TASK A »
In the devotional on Job 5, which of Job's friends spoke first?

PASSAGE PROVIDED »
This devotional which is about Job 5.

Job 1 and 2 record the discussion God and Satan had about Job and the calamity that God allowed Satan to bring into Job’s life. At the end of chapter 2, Job was visited by friends who wept with him and “…sat on the ground with him for seven days and seven nights” (v. 13). Job broke that silence in chapter 3 with a bitter expression of the turmoil in his soul.

The first of Job’s friends to speak was Eliphaz the Temanite. His response to Job began in chapter 4 and extends to our reading today, Job 5. He began his speech by complimenting Job’s wise words for others who were in trouble (4:1-6), but then Eliphaz began to rebuke Job gently for not applying his words of wisdom to himself (4:7-21). 

Here in Job 5, Eliphaz continued his response to Job. His message is, in summary:

  • Don’t be bitter (vv. 1-7, but especially v. 2).
  • Appeal to God to fix all this if you think you’re really innocent (vv. 8-16).
  • But be honest with yourself and realize that God is putting you under discipline (vv. 17-27).

The assumption that Eliphaz and all of Job’s friends had was that Job was suffering because he had sinned and was now experiencing the discipline of God in his life. While Eliphaz did not directly call on Job to repent, his instruction “do not despise the discipline of the Almighty” (v. 17b) insinuates that Job should repent. Eliphaz’s sweeping description of what a good life Job could have in verses 18-26 is all designed to persuade Job to stop hiding his sin, stop living in denial about it, and come clean with God. This chapter, and Eliphaz’s speech, ends with these words, “We have examined this, and it is true. So hear it and apply it to yourself.”

DATA SECTION »
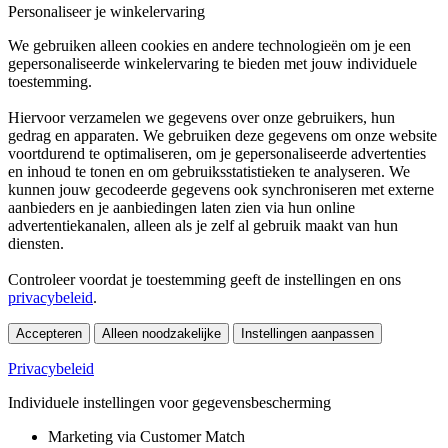
Personaliseer je winkelervaring
We gebruiken alleen cookies en andere technologieën om je een
gepersonaliseerde winkelervaring te bieden met jouw individuele
toestemming.
Hiervoor verzamelen we gegevens over onze gebruikers, hun
gedrag en apparaten. We gebruiken deze gegevens om onze website
voortdurend te optimaliseren, om je gepersonaliseerde advertenties
en inhoud te tonen en om gebruiksstatistieken te analyseren. We
kunnen jouw gecodeerde gegevens ook synchroniseren met externe
aanbieders en je aanbiedingen laten zien via hun online
advertentiekanalen, alleen als je zelf al gebruik maakt van hun
diensten.
Controleer voordat je toestemming geeft de instellingen en ons
privacybeleid
.
Accepteren
Alleen noodzakelijke
Instellingen aanpassen
Privacybeleid
Individuele instellingen voor gegevensbescherming
Marketing via Customer Match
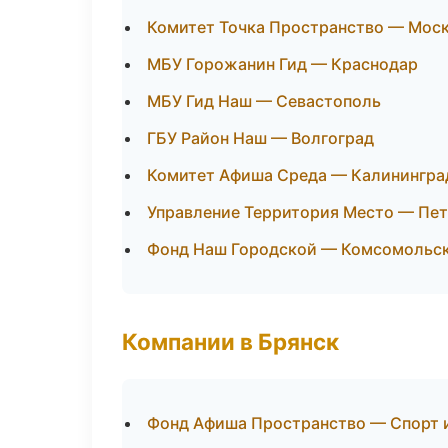
Комитет Точка Пространство — Мос
МБУ Горожанин Гид — Краснодар
МБУ Гид Наш — Севастополь
ГБУ Район Наш — Волгоград
Комитет Афиша Среда — Калинингра
Управление Территория Место — Пе
Фонд Наш Городской — Комсомольс
Компании в Брянск
Фонд Афиша Пространство — Спорт 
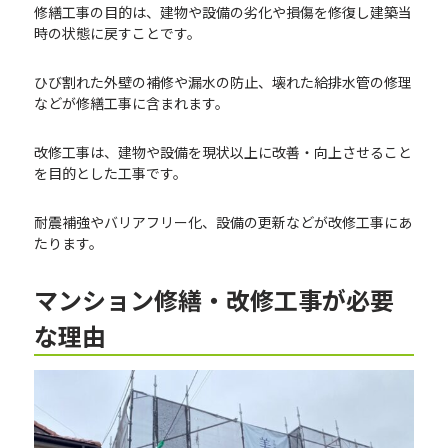
修繕工事の目的は、建物や設備の劣化や損傷を修復し建築当
時の状態に戻すことです。
ひび割れた外壁の補修や漏水の防止、壊れた給排水管の修理
などが修繕工事に含まれます。
改修工事は、建物や設備を現状以上に改善・向上させること
を目的とした工事です。
耐震補強やバリアフリー化、設備の更新などが改修工事にあ
たります。
マンション修繕・改修工事が必要
な理由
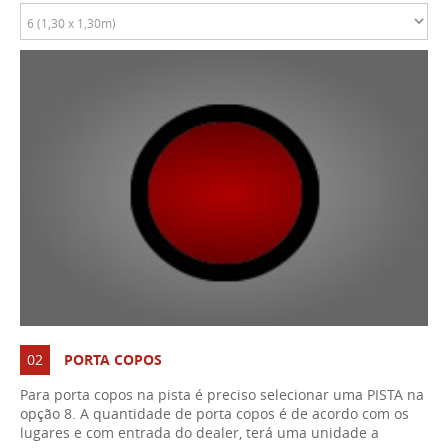
02
PORTA COPOS
Para porta copos na pista é preciso selecionar uma PISTA na
opção 8. A quantidade de porta copos é de acordo com os
lugares e com entrada do dealer, terá uma unidade a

TASK B »
Output the text lines from the four entries above as a Markdown table with the columns Row and Line, numbering each row and skipping blank lines. Leave the picture markers out.

OUTPUT A »
Eliphaz the Temanite.

OUTPUT B »
| Row | Line |
|---|---|
| 1 | Personaliseer je winkelervaring |
| 2 | We gebruiken alleen cookies en andere technologieën om je een |
| 3 | gepersonaliseerde winkelervaring te bieden met jouw individuele |
| 4 | toestemming. |
| 5 | Hiervoor verzamelen we gegevens over onze gebruikers, hun |
| 6 | gedrag en apparaten. We gebruiken deze gegevens om onze website |
| 7 | voortdurend te optimaliseren, om je gepersonaliseerde advertenties |
| 8 | en inhoud te tonen en om gebruiksstatistieken te analyseren. We |
| 9 | kunnen jouw gecodeerde gegevens ook synchroniseren met externe |
| 10 | aanbieders en je aanbiedingen laten zien via hun online |
| 11 | advertentiekanalen, alleen als je zelf al gebruik maakt van hun |
| 12 | diensten. |
| 13 | Controleer voordat je toestemming geeft de instellingen en ons |
| 14 | privacybeleid |
| 15 | . |
| 16 | Accepteren |
| 17 | Alleen noodzakelijke |
| 18 | Instellingen aanpassen |
| 19 | Privacybeleid |
| 20 | Individuele instellingen voor gegevensbescherming |
| 21 | Marketing via Customer Match |
| 22 | Комитет Точка Пространство — Мос |
| 23 | МБУ Горожанин Гид — Краснодар |
| 24 | МБУ Гид Наш — Севастополь |
| 25 | ГБУ Район Наш — Волгоград |
| 26 | Комитет Афиша Среда — Калинингра |
| 27 | Управление Территория Место — Пе |
| 28 | Фонд Наш Городской — Комсомольс |
| 29 | Компании в Брянск |
| 30 | Фонд Афиша Пространство — Спорт  |
| 31 | 修繕工事の目的は、建物や設備の劣化や損傷を修復し建築当 |
| 32 | 時の状態に戻すことです。 |
| 33 | ひび割れた外壁の補修や漏水の防止、壊れた給排水管の修理 |
| 34 | などが修繕工事に含まれます。 |
| 35 | 改修工事は、建物や設備を現状以上に改善・向上させること |
| 36 | を目的とした工事です。 |
| 37 | 耐震補強やバリアフリー化、設備の更新などが改修工事にあ |
| 38 | たります。 |
| 39 | マンション修繕・改修工事が必要 |
| 40 | な理由 |
| 41 | 02 |
| 42 | PORTA COPOS |
| 43 | Para porta copos na pista é preciso selecionar uma PISTA na |
| 44 | opção 8. A quantidade de porta copos é de acordo com os |
| 45 | lugares e com entrada do dealer, terá uma unidade a |